* [PROVIDED ENTRIES]
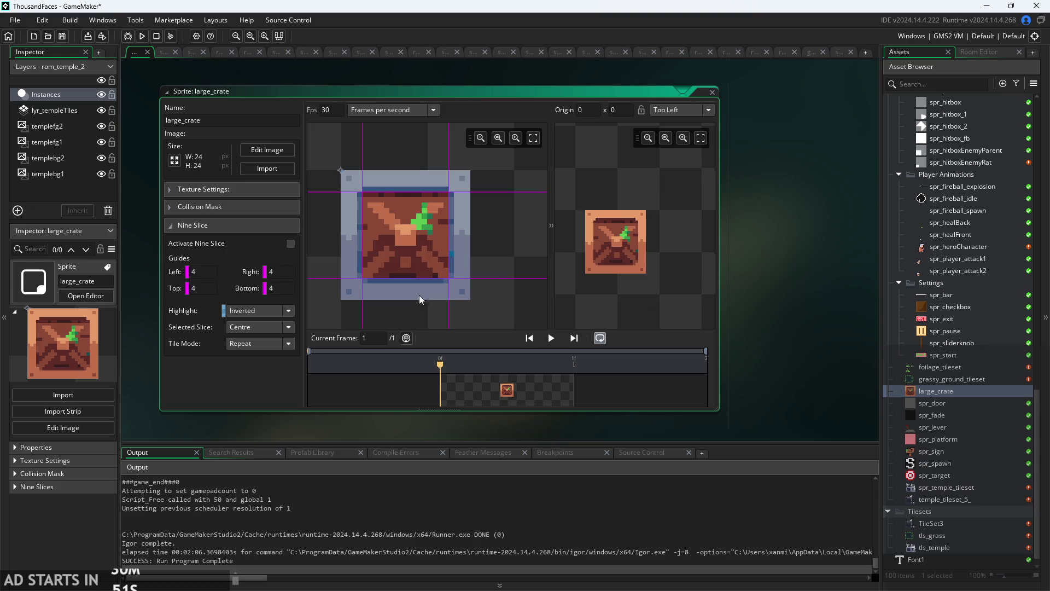
With no slice selected, move the Left guide inward and set Right to 8.
left_click(396, 241)
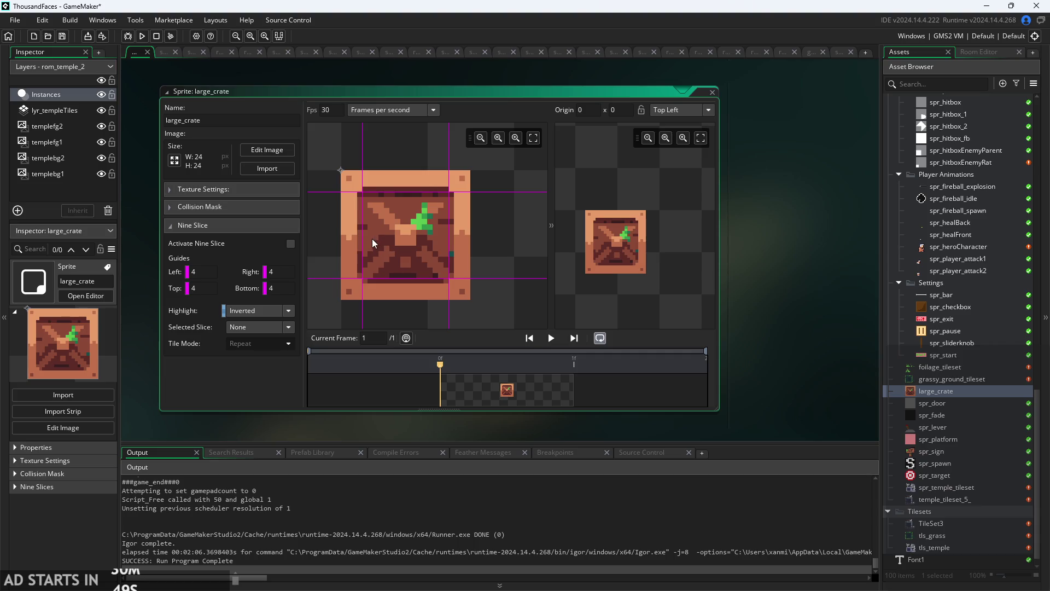
left_click_drag(362, 241, 379, 235)
left_click(284, 270)
type("8")
left_click(278, 288)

* [THE PROBLEM] Please write out all the data word for word, but keep every picture out.

* [EXERCISE RESULT]
With no slice selected, move the Left guide inward and set Right to 8.
left_click(396, 241)
left_click_drag(362, 241, 379, 235)
left_click(284, 270)
type("8")
left_click(278, 288)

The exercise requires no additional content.